The synthesis and solution and thin film characterization of four
octasubstituted phthalocyanines (Pcs)
are reported.
[2,3,9,10,16,17,23,24-octakis(dodecylcarboxylato)phthalocyaninato]copper,
[2,3,9,10,16,17,23,24-octakis(N-dodecylamide)phthalocyaninato]copper,
and
[2,3,9,10,16,17,23,24-octakis(2-(benzyloxy)ethoxy)phthalocyaninato]copper, and the corresponding zinc
phthalocyanine analog, were prepared and
their aggregation properties characterized in chloroform solutions.
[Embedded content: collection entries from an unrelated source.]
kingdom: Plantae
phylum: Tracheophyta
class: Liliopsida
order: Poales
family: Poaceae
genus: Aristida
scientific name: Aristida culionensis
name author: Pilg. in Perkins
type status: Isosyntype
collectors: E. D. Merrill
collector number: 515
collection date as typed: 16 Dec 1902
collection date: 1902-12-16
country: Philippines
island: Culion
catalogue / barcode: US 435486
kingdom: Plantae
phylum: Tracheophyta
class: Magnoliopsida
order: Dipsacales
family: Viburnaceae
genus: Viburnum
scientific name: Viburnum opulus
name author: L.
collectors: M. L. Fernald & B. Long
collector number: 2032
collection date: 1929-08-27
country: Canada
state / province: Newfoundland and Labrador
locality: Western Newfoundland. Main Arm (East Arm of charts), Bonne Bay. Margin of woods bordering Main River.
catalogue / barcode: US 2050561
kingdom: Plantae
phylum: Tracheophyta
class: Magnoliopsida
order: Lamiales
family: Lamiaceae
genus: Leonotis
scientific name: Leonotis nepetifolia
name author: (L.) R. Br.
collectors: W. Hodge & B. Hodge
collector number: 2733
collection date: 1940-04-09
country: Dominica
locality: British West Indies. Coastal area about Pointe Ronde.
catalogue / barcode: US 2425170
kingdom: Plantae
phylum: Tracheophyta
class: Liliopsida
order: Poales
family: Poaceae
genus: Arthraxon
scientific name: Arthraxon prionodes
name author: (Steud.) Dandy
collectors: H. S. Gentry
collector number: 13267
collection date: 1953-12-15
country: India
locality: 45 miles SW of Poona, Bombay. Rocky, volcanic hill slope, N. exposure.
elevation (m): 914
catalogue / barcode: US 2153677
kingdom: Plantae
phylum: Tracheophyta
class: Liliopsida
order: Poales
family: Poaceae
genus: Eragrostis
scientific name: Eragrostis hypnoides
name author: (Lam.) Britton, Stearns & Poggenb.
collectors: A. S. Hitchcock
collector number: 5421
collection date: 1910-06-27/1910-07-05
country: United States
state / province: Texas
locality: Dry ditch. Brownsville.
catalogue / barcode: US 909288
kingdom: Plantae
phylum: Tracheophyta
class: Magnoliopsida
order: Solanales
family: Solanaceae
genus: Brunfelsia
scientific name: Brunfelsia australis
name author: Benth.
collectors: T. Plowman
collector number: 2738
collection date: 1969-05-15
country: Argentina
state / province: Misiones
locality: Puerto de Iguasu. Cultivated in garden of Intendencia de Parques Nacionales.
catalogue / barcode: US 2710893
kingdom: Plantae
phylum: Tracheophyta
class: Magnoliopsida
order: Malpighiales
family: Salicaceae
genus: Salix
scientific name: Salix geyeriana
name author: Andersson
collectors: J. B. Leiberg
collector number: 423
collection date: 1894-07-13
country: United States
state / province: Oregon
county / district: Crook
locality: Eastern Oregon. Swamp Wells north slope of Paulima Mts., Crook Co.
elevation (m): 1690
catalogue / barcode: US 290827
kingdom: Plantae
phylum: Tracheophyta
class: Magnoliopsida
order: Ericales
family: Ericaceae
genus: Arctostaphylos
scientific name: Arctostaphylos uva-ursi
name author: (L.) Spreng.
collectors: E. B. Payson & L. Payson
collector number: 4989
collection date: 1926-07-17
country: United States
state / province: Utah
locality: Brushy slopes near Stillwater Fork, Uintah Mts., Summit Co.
The octa-ester-modified Pcs showed
the greatest tendency toward solution aggregation
(K
agg ≥ 4.8 × 106), and the
octakis((benzyloxy)ethoxy)-modified Pcs showed the least tendency toward aggregation (290 ≤
K
agg ≤ 1300). Both cast and
Langmuir−Blodgett (LB) thin films of these compounds showed the tendency toward
formation of columnar aggregates,
as evidenced by their blue-shifted Q-band absorbance spectra.
Fully compressed thin films of these Pcs
show the rings tilted by ca. 50−60° with respect to the surface
normal, with essentially cylindrical symmetry
of the side chains about each aggregate. The octaester Pcs, which
showed the strongest solution aggregation
tendencies, proved to form the most highly ordered LB thin films, as
evidenced by the dichroism in several
key vibrational bands. Molecular dynamics simulations are
presented which show hypothetical structures
for single molecules of each of the above compounds, as well as
pentamer linear cofacial aggregates which
demonstrated stability in these calculations and which are structures
consistent with the spectroscopic
characterizations of these materials.